Blessington did find coverage – for double what he had been paying.
Insurance covered most of his medical bills, which totaled more than $200,000. But he still ended up more than $70,000 in debt, and no longer able to afford the home he shares with his ailing mother.
“I’m afraid I’ll die,” said Denise Prosser. The 39-year-old can no longer afford to treat her thyroid cancer, since her husband lost his job and health insurance.
She doesn’t qualify for Medicare (“not disabled enough”) or Medicaid (her husband makes too much in unemployment). She’s not sick enough for the emergency room – yet.
The Prossers are scrambling to find charitable care.
You know what the answer is for these people?
The choice of a public health insurance plan.
CBS won’t let me embed the video so you have to go to their website to see it. But the whole time I was watching Dr. Jon LaPook’s report I was thinking, this is why we need comprehensive heath care reform with the choice of a public health insurance plan. This is why everyone should be signing on with HCAN and helping us help Obama win this fight. It’s about having a guarantee of quality, affordable health care we all can count on.
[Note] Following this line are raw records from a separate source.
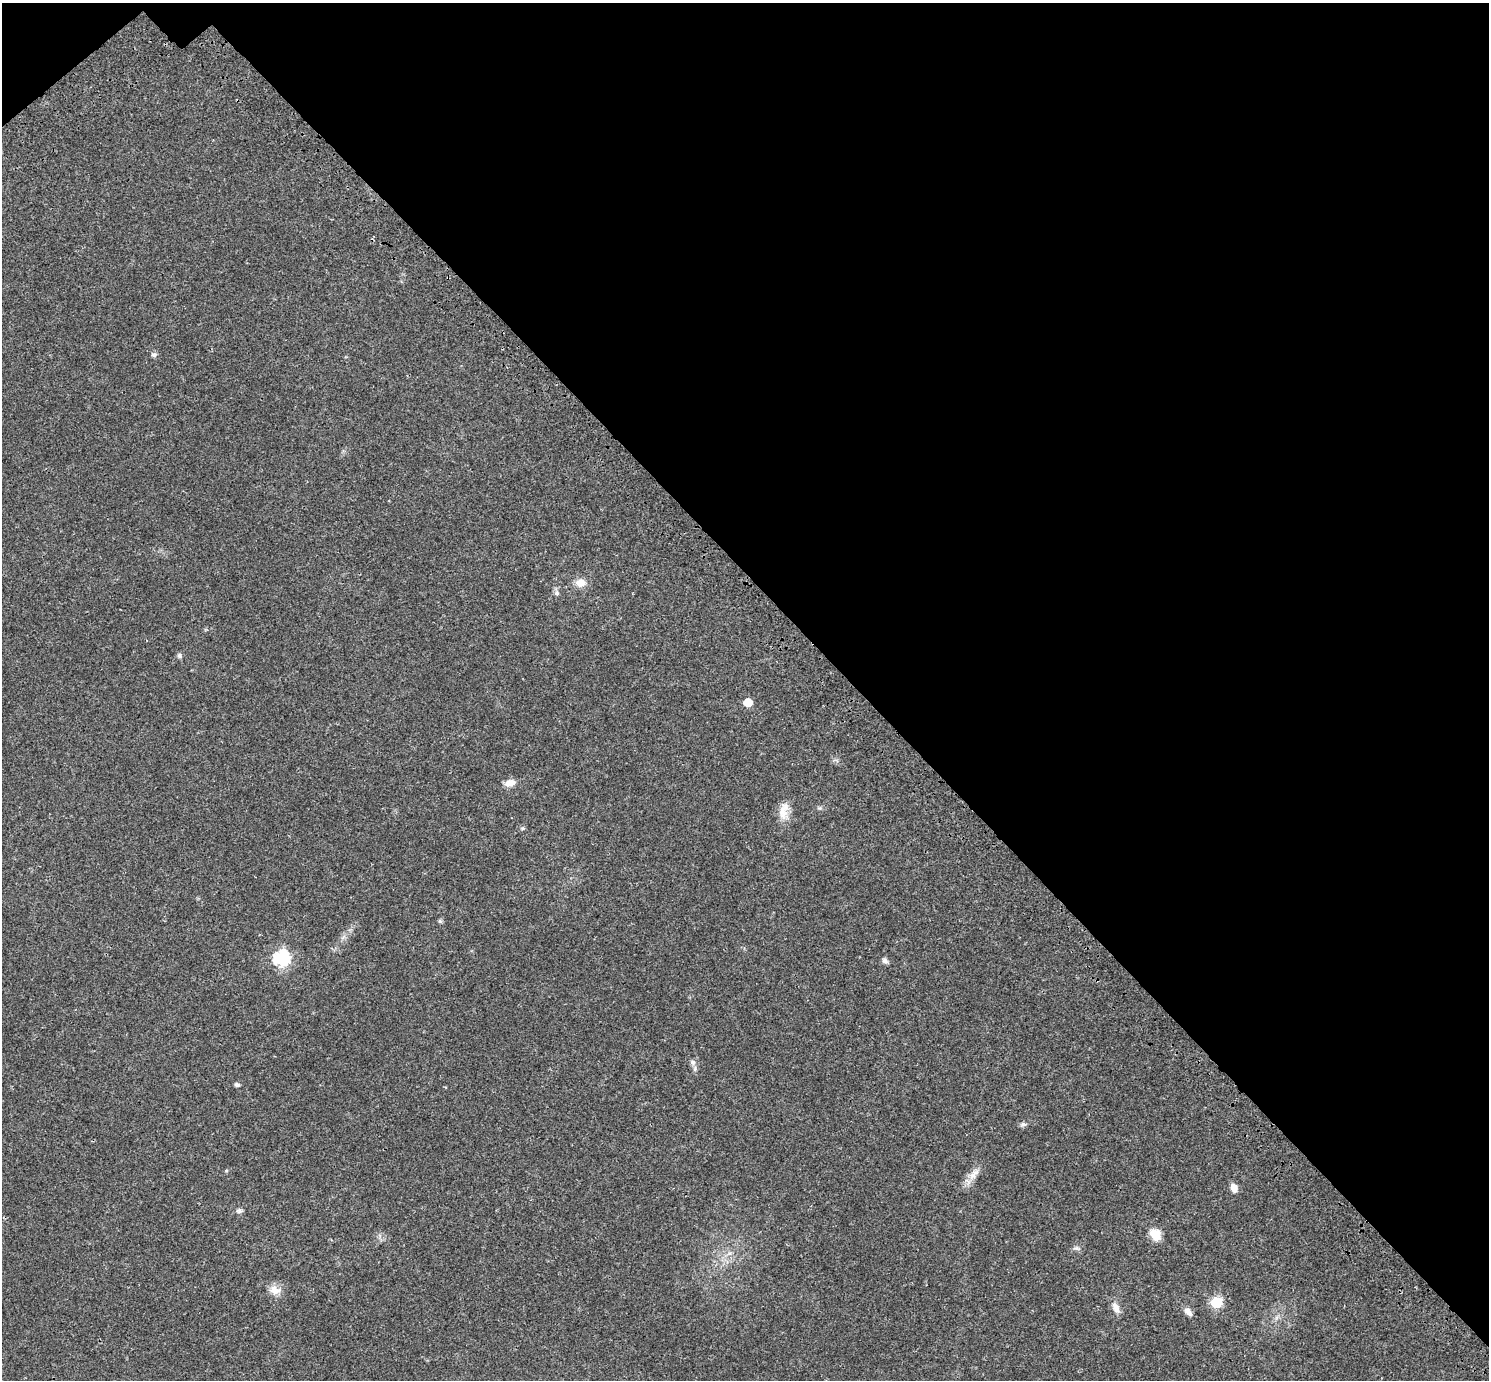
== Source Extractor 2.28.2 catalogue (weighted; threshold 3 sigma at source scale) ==
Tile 3 of 4 x 4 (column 3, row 1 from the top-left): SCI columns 3106-4592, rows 4444-5821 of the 6217 x 6189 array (HDU 1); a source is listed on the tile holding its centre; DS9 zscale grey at full resolution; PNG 1491 x 1382 px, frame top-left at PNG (2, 3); no overlay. Shown black and unused: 43% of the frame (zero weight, under 3 of 4 exposures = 9% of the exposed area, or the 3 px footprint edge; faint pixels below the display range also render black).
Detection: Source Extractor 2.28.2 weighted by HDU 2 'WHT'; one run over the whole footprint, this tile lists its part. Background 0.0414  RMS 0.0038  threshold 0.017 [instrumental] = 3 sigma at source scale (4.5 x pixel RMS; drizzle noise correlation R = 1.50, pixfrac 1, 0.0396/0.0396 arcsec/px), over >= 5 px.
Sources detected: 23; all 23 listed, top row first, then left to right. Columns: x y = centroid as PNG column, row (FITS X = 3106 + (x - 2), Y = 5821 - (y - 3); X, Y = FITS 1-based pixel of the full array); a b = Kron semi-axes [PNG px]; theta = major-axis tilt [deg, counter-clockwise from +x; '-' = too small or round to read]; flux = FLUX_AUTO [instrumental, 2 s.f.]
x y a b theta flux
154 355 8 6 13 0.97
581 583 12 10 -4 3.8
556 593 8 7 - 1.2
179 656 7 6 - 0.88
748 702 6 6 - 7.3
510 783 12 8 12 3.4
783 812 25 12 -73 4.7
440 921 6 5 - 0.56
281 959 8 8 - 54
885 960 8 7 - 1.1
693 1062 8 8 - 1.3
237 1084 6 5 - 0.81
1023 1124 8 6 9 0.98
974 1174 21 9 52 3.8
1234 1188 10 7 -71 2.5
239 1211 8 7 - 0.96
1155 1234 13 11 -53 5.3
1077 1248 11 5 -9 1
729 1253 7 5 -44 1
275 1290 16 11 -12 3.6
1216 1303 6 6 - 23
1116 1308 15 9 -66 2.7
1188 1312 13 7 -49 1.9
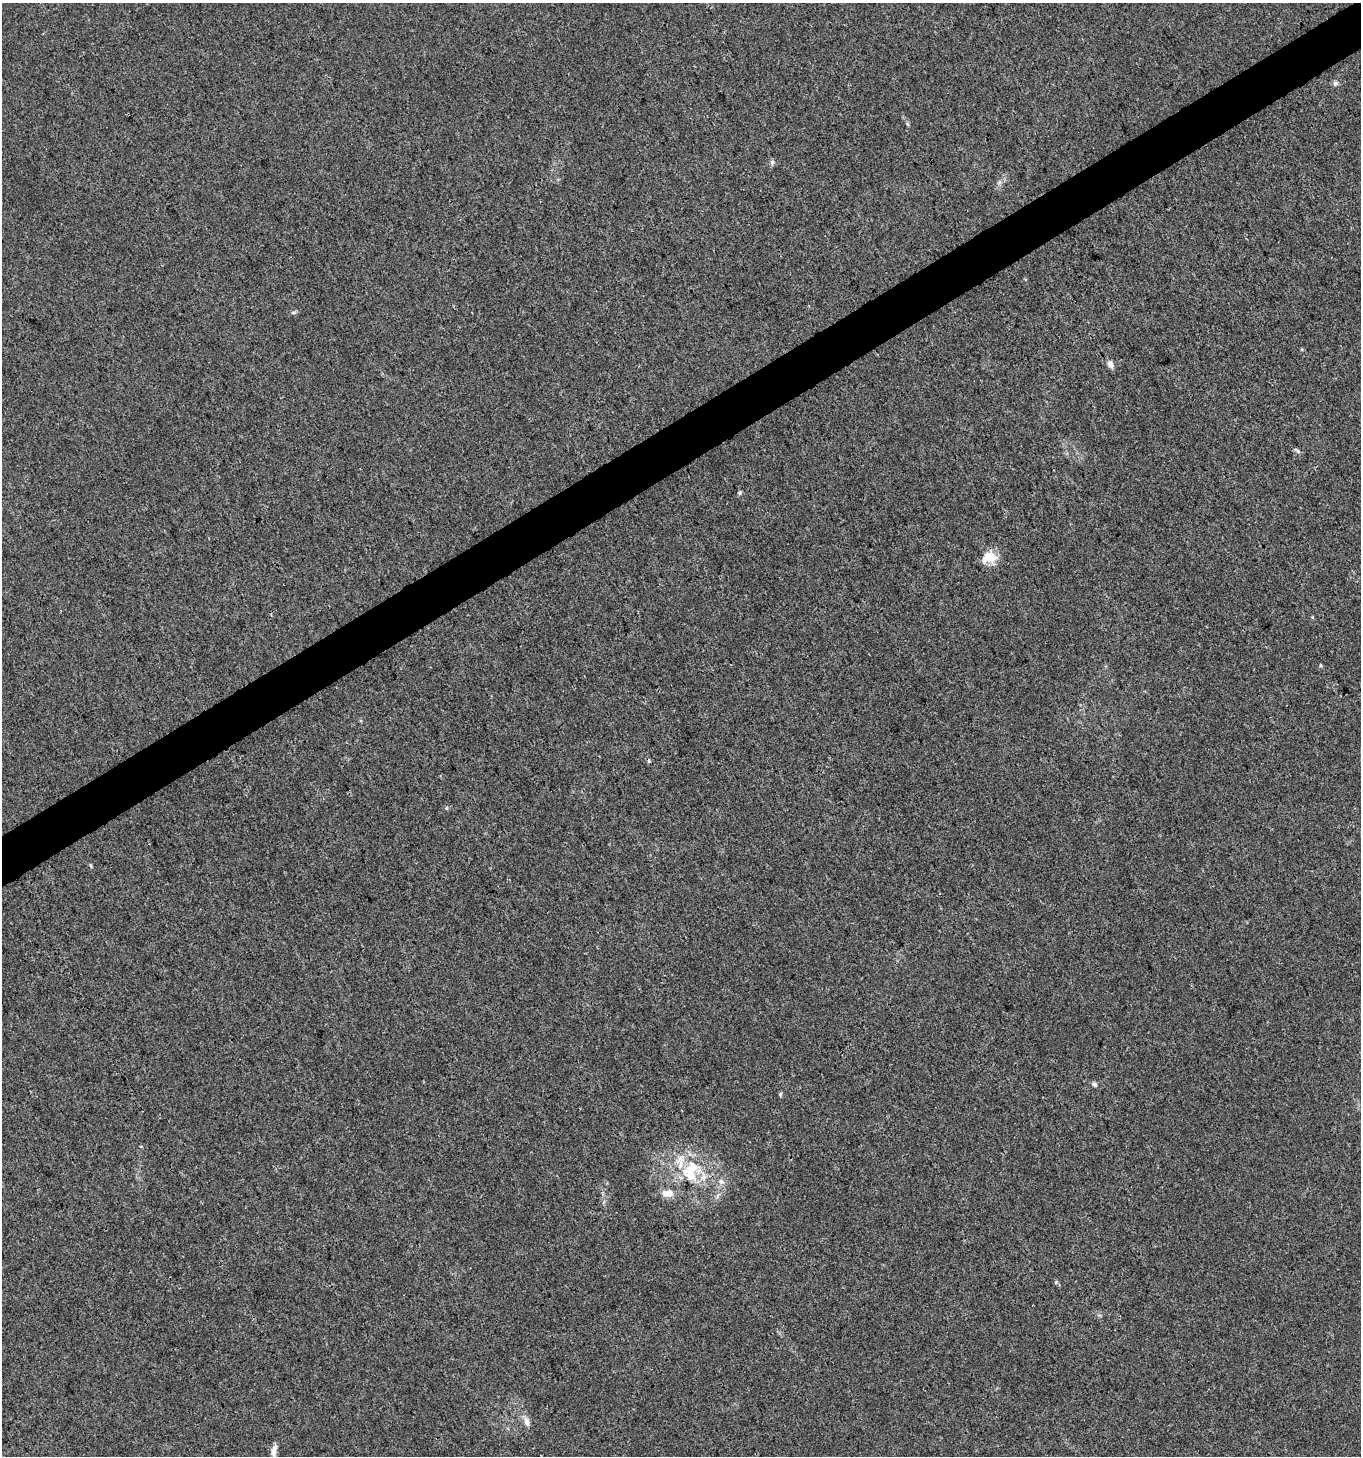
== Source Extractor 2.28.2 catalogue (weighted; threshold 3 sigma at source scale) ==
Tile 10 of 4 x 4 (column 2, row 3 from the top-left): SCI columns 1467-2825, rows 1458-2911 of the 5713 x 5819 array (HDU 1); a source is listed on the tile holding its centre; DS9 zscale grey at full resolution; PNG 1363 x 1458 px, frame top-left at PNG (2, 3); no overlay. Shown black and unused: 3% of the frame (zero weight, under 3 of 4 exposures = <1% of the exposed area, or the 3 px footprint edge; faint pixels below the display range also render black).
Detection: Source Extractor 2.28.2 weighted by HDU 2 'WHT'; one run over the whole footprint, this tile lists its part. Background 0.00761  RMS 0.0026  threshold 0.0117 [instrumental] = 3 sigma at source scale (4.5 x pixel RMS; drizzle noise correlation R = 1.50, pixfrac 1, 0.0396/0.0396 arcsec/px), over >= 5 px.
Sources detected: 19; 1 cosmic-ray / hot-pixel residue — not listed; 3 inside a brighter listed object's ellipse — not listed separately; the other 15 listed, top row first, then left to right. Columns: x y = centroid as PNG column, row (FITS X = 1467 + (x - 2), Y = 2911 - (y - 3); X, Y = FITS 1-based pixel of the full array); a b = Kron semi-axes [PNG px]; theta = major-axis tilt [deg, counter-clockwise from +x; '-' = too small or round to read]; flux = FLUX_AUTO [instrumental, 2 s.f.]
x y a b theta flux
1335 83 7 6 - 0.61
772 162 7 5 90 0.63
293 312 8 4 8 0.43
1110 364 9 6 -57 1.3
1297 450 9 5 -37 0.61
740 493 6 4 69 0.42
989 557 18 12 10 4.5
1321 666 6 3 -59 0.31
1095 1084 7 6 - 0.69
780 1094 6 4 71 0.34
689 1171 21 16 25 7.2
721 1182 9 7 -43 1.2
668 1193 15 9 2 2.7
527 1422 14 7 -68 1.6
274 1451 16 6 80 1.8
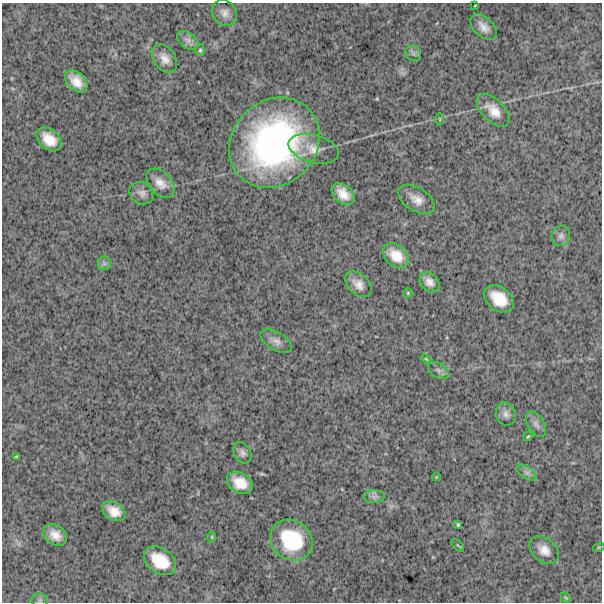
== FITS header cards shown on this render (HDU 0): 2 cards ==
NAXIS1  =                  600
NAXIS2  =                  600

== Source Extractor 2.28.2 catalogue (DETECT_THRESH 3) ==
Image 600 x 600 px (HDU 0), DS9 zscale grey, 1 PNG px = 1 image px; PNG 604 x 604 px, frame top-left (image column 1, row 600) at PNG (2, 3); each listed source drawn as its Kron ellipse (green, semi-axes under 4 px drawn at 4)
Background 1480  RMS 280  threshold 851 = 3 sigma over >= 5 px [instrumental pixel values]
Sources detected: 47; all 47 listed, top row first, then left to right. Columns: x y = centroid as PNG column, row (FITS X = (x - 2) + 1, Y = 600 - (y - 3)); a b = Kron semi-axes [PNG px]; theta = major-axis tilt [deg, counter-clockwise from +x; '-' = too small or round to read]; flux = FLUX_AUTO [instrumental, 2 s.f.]
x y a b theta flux
475 5 4 2 - 1.3e+04
224 13 13 11 -49 1.5e+05
484 27 16 9 -43 1.7e+05
188 40 12 7 -35 9.4e+04
200 50 6 5 - 3.0e+04
413 53 8 7 - 5.9e+04
165 59 16 10 -56 1.8e+05
76 81 13 8 -44 2.4e+05
493 110 20 11 -45 2.8e+05
440 119 6 3 -89 1.8e+04
49 139 14 9 -41 3.1e+05
274 143 48 42 45 5.3e+06
314 149 26 14 -14 3.1e+05
160 183 17 11 -46 2.0e+05
142 193 13 11 -30 1.1e+05
343 194 13 9 -43 2.5e+05
416 199 20 11 -32 2.3e+05
561 236 10 9 - 8.0e+04
396 255 14 10 -41 3.3e+05
104 263 7 6 - 5.4e+04
429 282 11 9 -49 1.3e+05
358 284 15 10 -42 1.8e+05
408 293 5 4 - 2.0e+04
499 299 16 11 -39 4.5e+05
276 341 17 9 -31 1.3e+05
426 359 6 3 -45 1.9e+04
438 370 11 7 -31 7.6e+04
506 414 11 9 -71 9.8e+04
536 424 14 8 -58 9.6e+04
528 436 5 3 - 2.1e+04
242 453 11 8 -61 8.4e+04
16 457 4 3 - 3.3e+04
527 473 11 6 -36 7.4e+04
436 477 4 2 - 1.3e+04
240 483 14 10 -30 3.3e+05
374 497 10 6 0 6.7e+04
114 511 12 9 -30 2.3e+05
458 525 4 3 - 2.5e+04
55 535 13 10 -36 2.2e+05
212 537 6 3 -90 2.2e+04
291 540 22 19 -38 1.1e+06
458 545 8 3 -44 1.8e+04
599 547 5 3 - 1.7e+04
544 550 16 11 -40 2.0e+05
160 561 18 12 -36 5.2e+05
566 598 6 4 -45 2.0e+04
40 600 8 6 0 4.2e+04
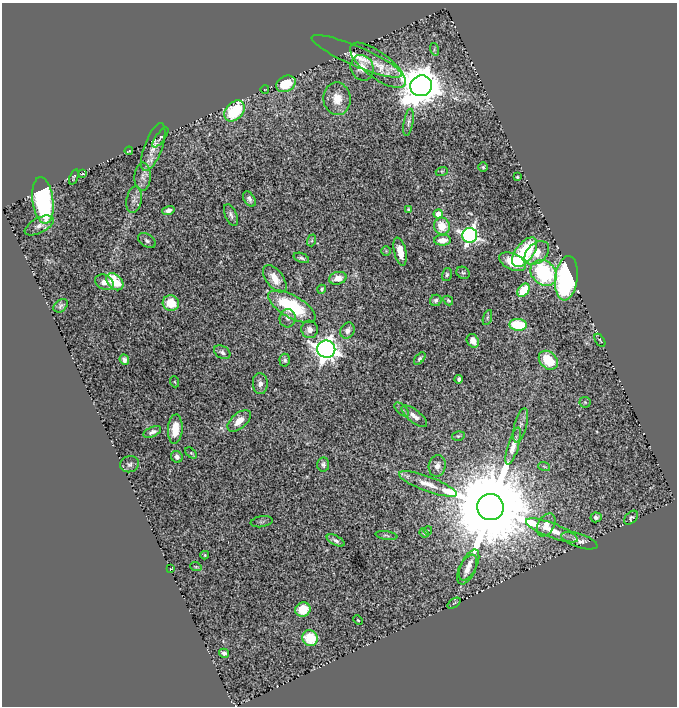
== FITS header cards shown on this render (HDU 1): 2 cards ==
NAXIS1  =                  675
NAXIS2  =                  704

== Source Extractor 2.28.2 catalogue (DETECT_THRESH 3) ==
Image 675 x 704 px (HDU 1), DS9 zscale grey, 1 PNG px = 1 image px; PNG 679 x 708 px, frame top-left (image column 1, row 704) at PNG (2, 3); each listed source drawn as its Kron ellipse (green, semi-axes under 4 px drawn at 4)
Background 1.62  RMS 0.047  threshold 0.142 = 3 sigma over >= 5 px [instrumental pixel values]
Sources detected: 106; all 106 listed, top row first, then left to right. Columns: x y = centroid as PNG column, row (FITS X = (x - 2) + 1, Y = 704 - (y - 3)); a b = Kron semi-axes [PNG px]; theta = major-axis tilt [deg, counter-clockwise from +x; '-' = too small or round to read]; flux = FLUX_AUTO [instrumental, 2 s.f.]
It’s about having coverage when you need it most no matter what.
3 thoughts on “There IS A Better Way”
I know what I think needs to be done and what progressives generally think needs to be done, precisely what you suggest.
But I never see conservatives or libertarians address these specific cases of individuals like the ones you profile. What is their solution? Perhaps I’m not looking hard enough, but I always had the impression that John McCain thought a $5,000 tax credit would work for most people and just scratched his head regarding the tough cases. And I’ve always figured that libertarians just don’t give a damn about anyone else–survival of the fittest, or something like that. Or do the opponents of public health insurance figure that church collection plates can pay for the sickest among us?
And why can’t progressives win this argument in the public discourse once and for all? It just seems to me that the alternative is that we’ll all know someone we care about who suffers a great deal like the people you profile, if it’s not us ourselves, because of stubborn old arguments about big government and let the marketplace settle everything.
It seems so logical, right? Create a new public health insurance plan and let people decide whether they want to keep their private insurance or join the new public health insurance plan.
People who scream “Big Government!” don’t have to go near the public health insurance plan if they don’t want. And people who can’t get affordable health coverage or care now would have a guaranteed back-up that would be there for them no matter what. And it would have standard, comprehensive benefits, and it would be affordable with cost controls because it would cut out all the excess profits and waste.
As much as I appreciate the conviction of single-payer purists, the counter current is too strong to achieve what they advocate. However, we just did a poll that found 73% of voters want everyone to have the choice of a public health insurance plan.
We do this campaign the right way, and we CAN win this time. I truly believe that.
But we do need everyone who has ever had to fight with his insurance company, everyone who has ever been unable to afford health insurance, everyone who has stayed trapped in a bad job just for the benefits… EVERYONE…to get involved.
Jacki said, “We do this campaign the right way, and we CAN win this time. I truly believe that.“
An interesting point from the Sunday morning talk shows, was that a company which must compete against the government would soon be eliminated as a choice.
How do you feel about the law of unintended consequences, where government actions often have unanticipated effects?